> _Supplied records_:
((

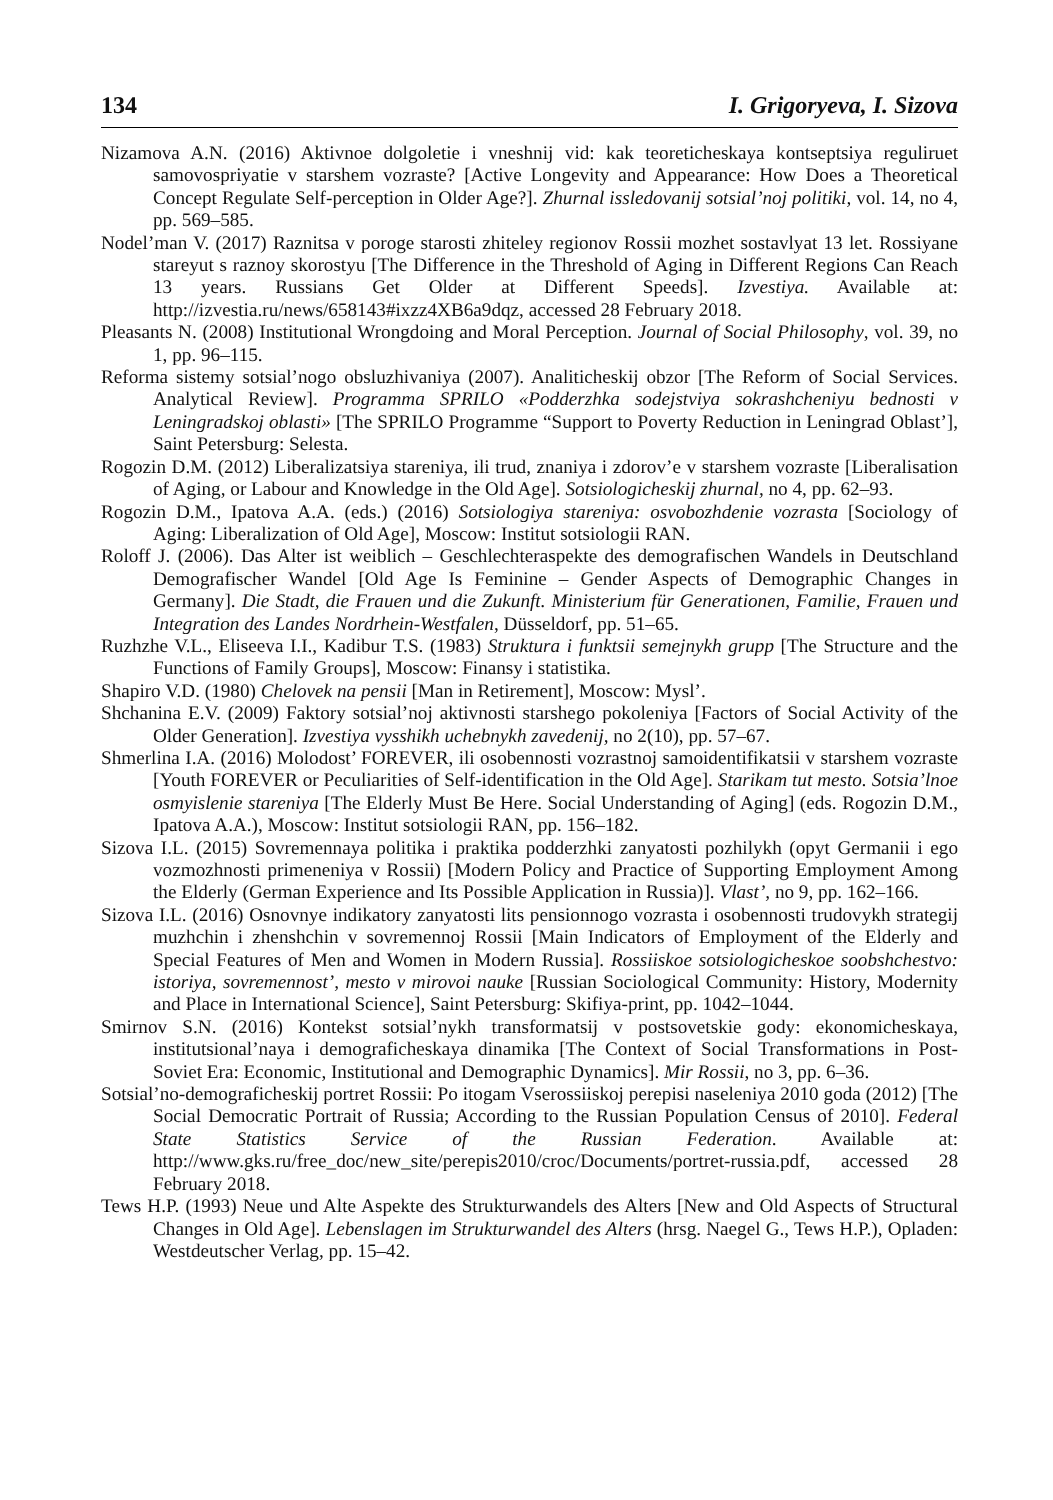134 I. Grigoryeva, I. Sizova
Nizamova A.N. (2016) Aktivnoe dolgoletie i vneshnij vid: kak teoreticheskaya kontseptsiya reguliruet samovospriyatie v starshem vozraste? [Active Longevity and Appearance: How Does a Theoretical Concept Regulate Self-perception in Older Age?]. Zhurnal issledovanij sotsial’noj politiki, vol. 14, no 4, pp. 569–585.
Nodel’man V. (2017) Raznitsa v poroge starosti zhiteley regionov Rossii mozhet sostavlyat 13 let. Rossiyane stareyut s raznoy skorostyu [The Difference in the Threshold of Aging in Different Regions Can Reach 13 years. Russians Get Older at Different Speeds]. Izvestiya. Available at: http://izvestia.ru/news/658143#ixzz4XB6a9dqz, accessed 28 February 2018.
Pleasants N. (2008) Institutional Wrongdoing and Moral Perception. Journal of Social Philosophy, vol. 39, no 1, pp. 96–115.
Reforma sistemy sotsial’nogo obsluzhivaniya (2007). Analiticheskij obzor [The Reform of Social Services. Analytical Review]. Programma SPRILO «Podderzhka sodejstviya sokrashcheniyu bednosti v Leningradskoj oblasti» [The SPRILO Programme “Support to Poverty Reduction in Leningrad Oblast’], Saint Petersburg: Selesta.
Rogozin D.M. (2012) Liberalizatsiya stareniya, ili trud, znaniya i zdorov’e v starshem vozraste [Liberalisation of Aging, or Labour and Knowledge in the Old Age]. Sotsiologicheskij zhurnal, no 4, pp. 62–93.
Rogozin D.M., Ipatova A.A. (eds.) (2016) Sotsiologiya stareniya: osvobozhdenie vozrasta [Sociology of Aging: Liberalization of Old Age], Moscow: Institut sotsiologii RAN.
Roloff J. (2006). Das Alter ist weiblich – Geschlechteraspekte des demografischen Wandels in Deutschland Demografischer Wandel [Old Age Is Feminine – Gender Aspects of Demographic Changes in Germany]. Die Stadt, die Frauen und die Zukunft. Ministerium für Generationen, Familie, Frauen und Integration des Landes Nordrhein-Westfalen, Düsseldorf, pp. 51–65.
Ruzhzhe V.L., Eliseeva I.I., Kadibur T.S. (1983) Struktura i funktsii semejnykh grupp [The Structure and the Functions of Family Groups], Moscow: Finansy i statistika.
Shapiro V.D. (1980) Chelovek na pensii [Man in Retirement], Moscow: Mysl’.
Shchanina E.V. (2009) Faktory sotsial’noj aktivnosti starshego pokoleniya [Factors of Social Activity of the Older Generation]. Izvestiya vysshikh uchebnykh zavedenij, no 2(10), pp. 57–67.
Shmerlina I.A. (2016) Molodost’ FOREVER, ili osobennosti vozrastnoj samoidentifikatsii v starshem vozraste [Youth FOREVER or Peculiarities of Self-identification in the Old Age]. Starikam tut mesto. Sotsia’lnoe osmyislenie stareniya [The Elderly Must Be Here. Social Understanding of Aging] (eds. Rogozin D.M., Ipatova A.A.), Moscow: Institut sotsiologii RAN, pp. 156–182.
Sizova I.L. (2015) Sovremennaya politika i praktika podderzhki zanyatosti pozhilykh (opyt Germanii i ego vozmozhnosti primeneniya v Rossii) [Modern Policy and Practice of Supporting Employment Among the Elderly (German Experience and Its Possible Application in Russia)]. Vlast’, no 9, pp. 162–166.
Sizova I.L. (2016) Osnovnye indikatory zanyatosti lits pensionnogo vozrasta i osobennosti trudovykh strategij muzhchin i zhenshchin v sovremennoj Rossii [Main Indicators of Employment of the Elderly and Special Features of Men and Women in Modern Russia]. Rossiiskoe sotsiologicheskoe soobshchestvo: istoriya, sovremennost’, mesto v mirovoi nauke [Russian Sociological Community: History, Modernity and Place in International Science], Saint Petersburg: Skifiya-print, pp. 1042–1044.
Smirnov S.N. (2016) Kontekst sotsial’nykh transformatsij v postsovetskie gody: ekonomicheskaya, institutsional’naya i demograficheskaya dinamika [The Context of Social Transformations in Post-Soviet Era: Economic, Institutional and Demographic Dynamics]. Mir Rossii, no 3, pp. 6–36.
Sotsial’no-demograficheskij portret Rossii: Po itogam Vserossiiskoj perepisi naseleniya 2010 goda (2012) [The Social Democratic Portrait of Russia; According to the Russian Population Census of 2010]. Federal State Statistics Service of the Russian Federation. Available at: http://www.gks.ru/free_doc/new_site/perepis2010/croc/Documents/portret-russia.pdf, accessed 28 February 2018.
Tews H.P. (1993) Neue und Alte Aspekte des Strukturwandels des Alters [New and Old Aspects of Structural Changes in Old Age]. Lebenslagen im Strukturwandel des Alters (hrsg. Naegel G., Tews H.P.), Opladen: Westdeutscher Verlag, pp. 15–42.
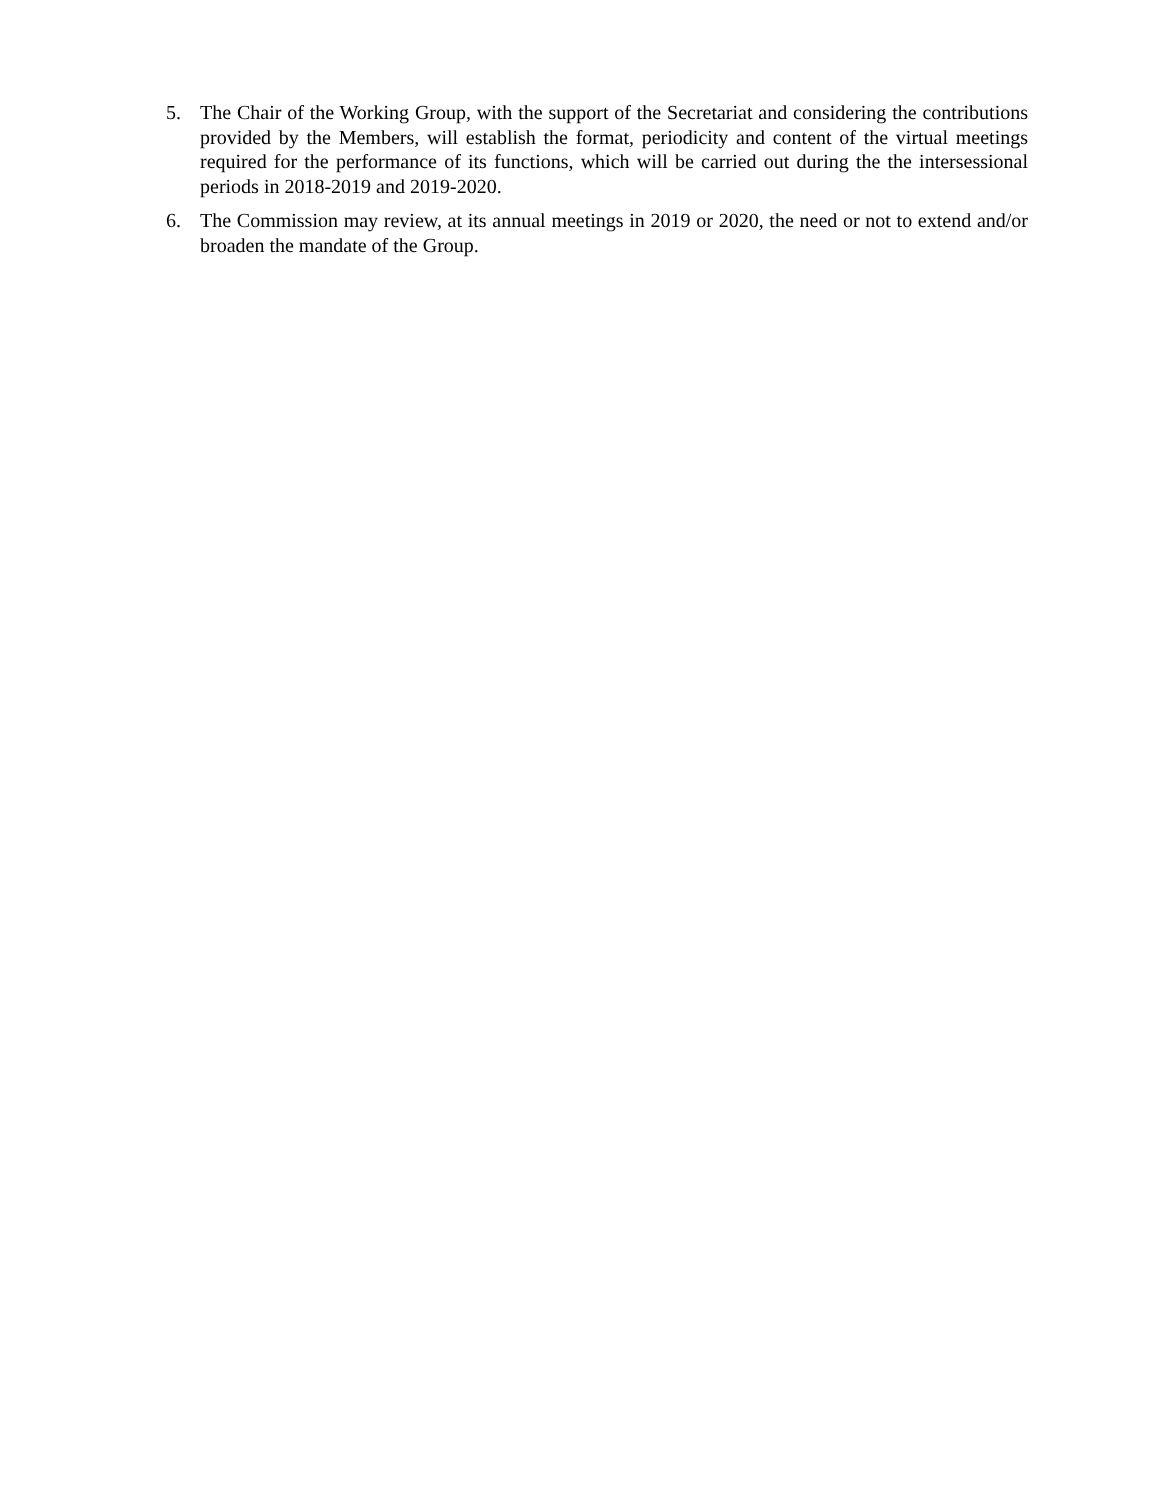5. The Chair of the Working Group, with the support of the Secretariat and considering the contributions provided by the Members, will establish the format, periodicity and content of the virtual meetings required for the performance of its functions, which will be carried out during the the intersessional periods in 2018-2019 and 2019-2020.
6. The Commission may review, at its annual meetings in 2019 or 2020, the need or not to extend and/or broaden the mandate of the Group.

))

Which lines of the data contain the word "Institutional"? Copy each one.

Pleasants N. (2008) Institutional Wrongdoing and Moral Perception. Journal of Social Philosophy, vol. 39, no 1, pp. 96–115.
Smirnov S.N. (2016) Kontekst sotsial’nykh transformatsij v postsovetskie gody: ekonomicheskaya, institutsional’naya i demograficheskaya dinamika [The Context of Social Transformations in Post-Soviet Era: Economic, Institutional and Demographic Dynamics]. Mir Rossii, no 3, pp. 6–36.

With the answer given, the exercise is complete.